Tsar Pivots

I do not actually like content creation. I am doing that because I like money. Content can help you get money.

So I don’t want to do dilly-dallying in content that won’t actually make money. So I have to clarify to myself what it actually means to make content that makes money.

The videos you make should be a proof of competence, a proof of service. It is almost like a demo of what the person will get if they buy from you.

The viewer shouldn’t finish the video thinking “I know how to do that now.” They should finish thinking “I need him to do that for me.”

For example, Qoves. Their videos are about facial analysis, and their service is facial analysis.

When you watch their videos, you essentially get the demo that, okay, they are going to do this analysis for your face.

Nobody watches a Qoves video and thinks “great, I’ll analyze my own face now.” They watch and think “I want them to do this to my face.”


So this essentially necessitates that you should first pick a service and then be making content around it instead of just picking a niche and then hoping something falls on your lap.

That way, if you have already picked up a service, most of your content will be around the operational side of things and also discussing the problems you are solving. It gives you a better fit with the audience.

You attract the right people even if the views are low.

Service first → content is proof of that service → audience self-selects because they recognize their own problem → low views don’t matter because the 50 people watching are exactly the 50 people who might buy.


Because content can make you feel good or smart, content can make you feel motivated. But that does not necessarily mean it is the typa content that will make people buy.

We are here to make content that will make people buy.


for example :

https://www.youtube.com/@GMATwithCJ

I used to watch this guy. He teaches how to read for CAT/GMAT. His content is essentially demo of his services. This also explains why the coaching, education or course niche is so strong online because it is so easy to demonstrate that you know something and that you can teach it.

When CJ explains a GMAT problem on camera, that is the product. There’s zero gap between the demo and the deliverable. A lawyer can’t defend you on YouTube. A surgeon can’t operate on camera to sell surgeries. But a teacher can teach, on camera, for free, and the viewer experiences the actual value in real time.

Every other service category has a gap. If you’re selling AI agent deployment, the content can show your thinking and process but the viewer can’t actually receive the service through the screen. There’s always a leap of faith between watching and buying. So you better make up for it in your content.
+===+
:: Work item A ::
From the post on content that sells, give the part that opens with the words containing "Nobody watches a" and closes with "on your lap." again, swapping every "face" for "skin".
:: Work item B ::
Please translate this sentence from the post on content that sells into Spanish: "You attract the right people even if the views are low."
:: Work item C ::
In the post on content that sells, what service does Qoves offer?
+===+
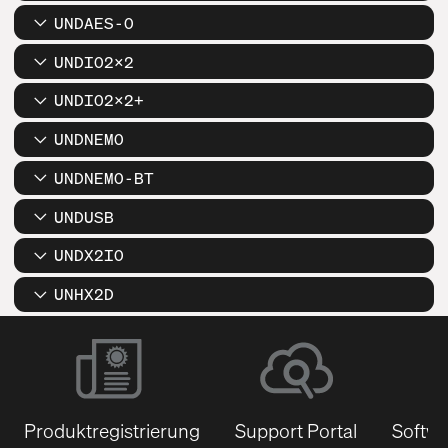
UNDAES-O
UNDIO2X2
UNDIO2X2+
UNDNEMO
UNDNEMO-BT
UNDUSB
UNDX2IO
UNHX2D
Produktregistrierung
Support Portal
Softwa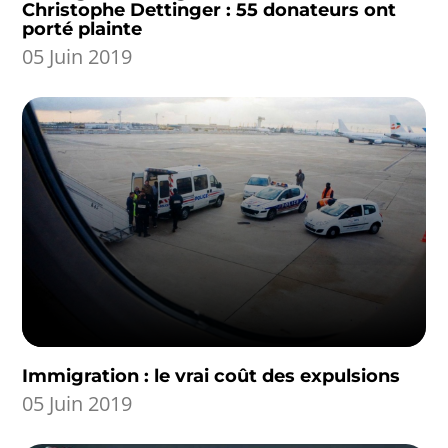
Christophe Dettinger : 55 donateurs ont
porté plainte
05 Juin 2019
Immigration : le vrai coût des expulsions
05 Juin 2019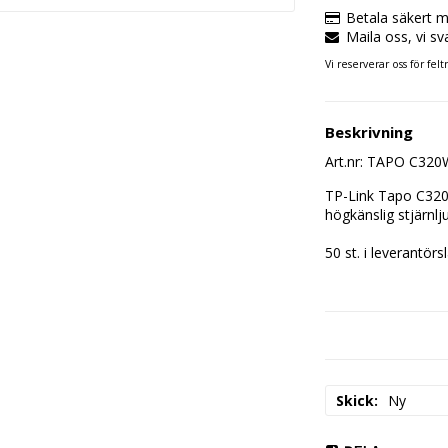
Betala säkert m
Maila oss, vi sv
Vi reserverar oss för felt
Beskrivning
Art.nr: TAPO C32
TP-Link Tapo C320W
högkänslig stjärnlj
50 st. i leverantörs
Skick
Ny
+===+
:: Worked solution A ::
Nobody watches a Qoves video and thinks “great, I’ll analyze my own skin now.” They watch and think “I want them to do this to my skin.”


So this essentially necessitates that you should first pick a service and then be making content around it instead of just picking a niche and then hoping something falls on your lap.

:: Worked solution B ::
Atraes a las personas adecuadas aunque las visualizaciones sean pocas.

:: Worked solution C ::
Facial analysis.